You will, though, see armed guards stationed in front of some businesses here, especially in the cities. (As a local once told us, "In the States, you push a button or make a phone call to summon the armed police. Here, we just bypass that step.")
It often takes us off guard when newcomers to Ecuador point out the differences we now take for granted. Street dogs. Bars on the windows. Women openly breastfeeding in the park or while walking down the street... and not with a discreet blanket thrown over the baby. Flowers that bloom year-round. The menu del dia (a home-cooked meal that comes with a starter of chips or nuts followed by soup, and then meat, salad and potatoes and/or rice, dessert and freshly squeezed juice) for just $2.50 per person. Getting into see the doctor the same day you call... Or walking into a lab and requesting your own lab work, without a doctor's order...
To us, these things are now our "normal." And we wouldn't trade them for anything.

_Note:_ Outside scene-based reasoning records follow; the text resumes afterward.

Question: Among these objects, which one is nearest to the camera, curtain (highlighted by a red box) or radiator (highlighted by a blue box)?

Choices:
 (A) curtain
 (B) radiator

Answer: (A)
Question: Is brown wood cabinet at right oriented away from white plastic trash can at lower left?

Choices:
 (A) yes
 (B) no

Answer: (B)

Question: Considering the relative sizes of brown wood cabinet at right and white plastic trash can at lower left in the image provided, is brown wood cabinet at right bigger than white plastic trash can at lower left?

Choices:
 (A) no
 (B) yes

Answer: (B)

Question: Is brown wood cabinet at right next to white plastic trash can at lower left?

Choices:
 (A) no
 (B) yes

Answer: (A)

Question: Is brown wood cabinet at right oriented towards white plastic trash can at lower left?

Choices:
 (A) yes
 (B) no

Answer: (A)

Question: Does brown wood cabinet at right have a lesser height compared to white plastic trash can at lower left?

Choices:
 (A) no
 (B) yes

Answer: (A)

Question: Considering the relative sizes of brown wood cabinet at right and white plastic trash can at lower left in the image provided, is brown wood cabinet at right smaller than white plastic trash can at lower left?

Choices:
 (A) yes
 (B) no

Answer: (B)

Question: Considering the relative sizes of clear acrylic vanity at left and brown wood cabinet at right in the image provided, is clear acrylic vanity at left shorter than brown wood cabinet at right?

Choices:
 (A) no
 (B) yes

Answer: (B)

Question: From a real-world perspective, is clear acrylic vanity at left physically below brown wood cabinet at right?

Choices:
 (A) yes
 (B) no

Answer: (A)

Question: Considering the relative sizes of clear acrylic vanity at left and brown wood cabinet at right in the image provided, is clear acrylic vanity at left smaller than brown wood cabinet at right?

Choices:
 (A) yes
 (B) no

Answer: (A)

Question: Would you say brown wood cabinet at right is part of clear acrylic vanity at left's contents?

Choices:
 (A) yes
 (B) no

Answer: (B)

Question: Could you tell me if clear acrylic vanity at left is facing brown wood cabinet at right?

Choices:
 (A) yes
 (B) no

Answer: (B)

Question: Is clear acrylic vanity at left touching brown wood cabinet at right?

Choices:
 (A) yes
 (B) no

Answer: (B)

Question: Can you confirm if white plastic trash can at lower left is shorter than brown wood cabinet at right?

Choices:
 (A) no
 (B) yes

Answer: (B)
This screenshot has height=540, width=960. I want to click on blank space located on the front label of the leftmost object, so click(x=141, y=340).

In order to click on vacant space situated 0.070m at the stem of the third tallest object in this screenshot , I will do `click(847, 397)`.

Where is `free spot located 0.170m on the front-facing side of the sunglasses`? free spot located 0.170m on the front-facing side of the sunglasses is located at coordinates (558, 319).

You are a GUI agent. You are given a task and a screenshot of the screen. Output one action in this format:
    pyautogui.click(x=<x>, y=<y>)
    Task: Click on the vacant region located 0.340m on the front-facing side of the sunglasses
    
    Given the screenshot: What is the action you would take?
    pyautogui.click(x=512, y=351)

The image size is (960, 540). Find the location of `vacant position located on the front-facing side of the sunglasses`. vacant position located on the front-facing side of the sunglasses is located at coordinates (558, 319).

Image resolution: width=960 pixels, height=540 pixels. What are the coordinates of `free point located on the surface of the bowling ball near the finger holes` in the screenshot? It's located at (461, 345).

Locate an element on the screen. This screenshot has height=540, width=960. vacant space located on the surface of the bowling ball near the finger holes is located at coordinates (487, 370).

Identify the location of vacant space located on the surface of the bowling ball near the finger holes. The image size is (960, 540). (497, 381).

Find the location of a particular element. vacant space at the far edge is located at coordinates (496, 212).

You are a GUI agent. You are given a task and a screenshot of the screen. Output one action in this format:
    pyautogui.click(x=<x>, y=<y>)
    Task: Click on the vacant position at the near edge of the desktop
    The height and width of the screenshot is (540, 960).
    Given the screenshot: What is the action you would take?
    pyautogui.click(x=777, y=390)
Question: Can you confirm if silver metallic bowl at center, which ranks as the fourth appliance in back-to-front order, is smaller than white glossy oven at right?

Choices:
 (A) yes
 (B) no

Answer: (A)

There are also many similarities, of course. People are the same everywhere. Those friendly people we met in the States... well, we have friendly people here, too. People who genuinely want to help you. People who love their families and are kind to their neighbors... who will join you for a $2 latte or mochaccino at the local coffee shop where you can sit on the terrace in the sunshine. Or invite you to one of those all-night parties with the blaring music.
Life is different here and life is the same. But most of all, life is good. And that's what we're really after, right?